↓
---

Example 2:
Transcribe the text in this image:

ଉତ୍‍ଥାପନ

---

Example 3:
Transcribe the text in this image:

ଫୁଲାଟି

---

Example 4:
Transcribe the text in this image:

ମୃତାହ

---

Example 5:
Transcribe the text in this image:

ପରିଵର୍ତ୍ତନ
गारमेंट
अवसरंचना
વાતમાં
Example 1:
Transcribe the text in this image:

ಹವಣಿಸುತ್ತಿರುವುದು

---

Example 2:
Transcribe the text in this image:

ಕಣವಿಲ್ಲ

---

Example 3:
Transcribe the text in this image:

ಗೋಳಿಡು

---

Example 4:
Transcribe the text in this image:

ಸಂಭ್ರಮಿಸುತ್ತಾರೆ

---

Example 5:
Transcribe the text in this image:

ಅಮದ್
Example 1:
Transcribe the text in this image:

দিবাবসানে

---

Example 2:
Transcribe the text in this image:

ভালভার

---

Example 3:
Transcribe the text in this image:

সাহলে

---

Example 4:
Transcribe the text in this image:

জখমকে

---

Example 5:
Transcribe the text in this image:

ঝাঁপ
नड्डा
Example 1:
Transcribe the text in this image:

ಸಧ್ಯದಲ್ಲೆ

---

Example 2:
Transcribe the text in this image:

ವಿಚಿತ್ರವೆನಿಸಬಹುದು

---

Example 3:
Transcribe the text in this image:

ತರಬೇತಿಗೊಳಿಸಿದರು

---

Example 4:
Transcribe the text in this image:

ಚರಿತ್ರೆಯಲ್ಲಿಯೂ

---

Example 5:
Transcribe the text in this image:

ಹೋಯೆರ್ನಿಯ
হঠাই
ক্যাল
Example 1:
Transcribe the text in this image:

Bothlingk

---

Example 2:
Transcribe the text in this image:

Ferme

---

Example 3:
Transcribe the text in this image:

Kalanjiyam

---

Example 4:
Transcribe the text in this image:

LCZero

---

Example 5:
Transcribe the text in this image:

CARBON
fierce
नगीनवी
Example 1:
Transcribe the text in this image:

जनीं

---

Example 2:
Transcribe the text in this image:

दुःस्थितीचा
↑
_GOAL OF THE EXERCISE:_
When you answer, output all of the material exactly as it appears above.

_WRITTEN REPLY:_
---

Example 2:
Transcribe the text in this image:

ଉତ୍‍ଥାପନ

---

Example 3:
Transcribe the text in this image:

ଫୁଲାଟି

---

Example 4:
Transcribe the text in this image:

ମୃତାହ

---

Example 5:
Transcribe the text in this image:

ପରିଵର୍ତ୍ତନ
गारमेंट
अवसरंचना
વાતમાં
Example 1:
Transcribe the text in this image:

ಹವಣಿಸುತ್ತಿರುವುದು

---

Example 2:
Transcribe the text in this image:

ಕಣವಿಲ್ಲ

---

Example 3:
Transcribe the text in this image:

ಗೋಳಿಡು

---

Example 4:
Transcribe the text in this image:

ಸಂಭ್ರಮಿಸುತ್ತಾರೆ

---

Example 5:
Transcribe the text in this image:

ಅಮದ್
Example 1:
Transcribe the text in this image:

দিবাবসানে

---

Example 2:
Transcribe the text in this image:

ভালভার

---

Example 3:
Transcribe the text in this image:

সাহলে

---

Example 4:
Transcribe the text in this image:

জখমকে

---

Example 5:
Transcribe the text in this image:

ঝাঁপ
नड्डा
Example 1:
Transcribe the text in this image:

ಸಧ್ಯದಲ್ಲೆ

---

Example 2:
Transcribe the text in this image:

ವಿಚಿತ್ರವೆನಿಸಬಹುದು

---

Example 3:
Transcribe the text in this image:

ತರಬೇತಿಗೊಳಿಸಿದರು

---

Example 4:
Transcribe the text in this image:

ಚರಿತ್ರೆಯಲ್ಲಿಯೂ

---

Example 5:
Transcribe the text in this image:

ಹೋಯೆರ್ನಿಯ
হঠাই
ক্যাল
Example 1:
Transcribe the text in this image:

Bothlingk

---

Example 2:
Transcribe the text in this image:

Ferme

---

Example 3:
Transcribe the text in this image:

Kalanjiyam

---

Example 4:
Transcribe the text in this image:

LCZero

---

Example 5:
Transcribe the text in this image:

CARBON
fierce
नगीनवी
Example 1:
Transcribe the text in this image:

जनीं

---

Example 2:
Transcribe the text in this image:

दुःस्थितीचा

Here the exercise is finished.